Uma aula magna do ex-ministro da Fazenda e pré-candidato ao Governo de São Paulo Fernando Haddad, do PT, foi interrompida na noite de quinta-feira, 2 de julho de 2026, na Universidade Estadual de Campinas, a Unicamp. O evento, realizado no Teatro de Arena e voltado aos desafios econômicos do Brasil, teve a programação suspensa depois que um grupo de manifestantes ligados ao Movimento Brasil Livre, o MBL, começou a protestar durante a fala do ex-ministro. Do lado de fora da arena, a confusão evoluiu para uma briga, com troca de socos entre pessoas envolvidas no tumulto. Até a publicação das reportagens, não havia informação sobre feridos ou detenções.
Os veículos de todos os espectros convergem sobre o núcleo do episódio: Haddad palestrava quando foi interrompido; os manifestantes eram ligados ao MBL e ao partido Missão, criado em 2025; um dos pré-candidatos do grupo, Matheus Pereira, conhecido como Matheus Campinas, foi filmado gritando durante a exposição e depois apareceu sendo agredido, inclusive com um chute, em vídeo que ele mesmo divulgou. Também há convergência de que o pano de fundo do questionamento era o escândalo do INSS, investigação sobre descontos ilegais em aposentadorias e pensões.

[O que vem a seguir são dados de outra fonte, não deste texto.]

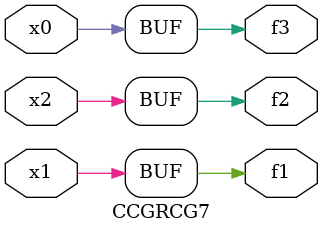
<source format=v>
module CCGRCG7(
	input x0, x1, x2,
	output f1, f2, f3
);
	assign f1 = x1;
	assign f2 = x2;
	assign f3 = x0;
endmodule

</source>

A divergência está no enquadramento. A cobertura de centro, como a da Folha, relatou o episódio ouvindo vários lados: reproduziu a nota do Diretório Central dos Estudantes da Unicamp, que atribuiu a briga a militantes da direita que teriam ido ao evento para provocar e desrespeitar a segurança; trouxe o repúdio do presidente nacional do PT, Edinho Silva, que classificou o caso como violência política da extrema direita; e registrou a fala de Haddad, que comemorou a aula magna sem mencionar os opositores. Veículos de esquerda enfatizaram esse ângulo, o de um ataque planejado ao debate democrático numa universidade pública, com a divergência de ideias sendo substituída pela intimidação. Já veículos de direita, como o InfoMoney, deram destaque à versão dos manifestantes, ressaltando a acusação de que a palestra configuraria campanha eleitoral antecipada e enquadrando o ato como uma tentativa legítima de fiscalizar um político sobre um escândalo real, na qual quem acabou agredido foram os próprios críticos.
O episódio não foi isolado: na semana anterior, quando Haddad recebeu o título de cidadão honorário de Santo André, o pré-candidato do Missão Gabriel Piauhy já havia questionado o ex-ministro sobre o INSS. Piauhy também acusou um segurança de Haddad de perseguir outro pré-candidato do partido.
O que ainda não se sabe: não há, até a publicação, versão própria do MBL, que não se manifestou; faltam informações oficiais sobre eventuais feridos, identificação de todos os envolvidos na briga e qualquer providência da universidade ou da polícia além da cartilha de orientação repostada pela Unicamp. Tampouco está esclarecido se haverá responsabilização formal pelas agressões.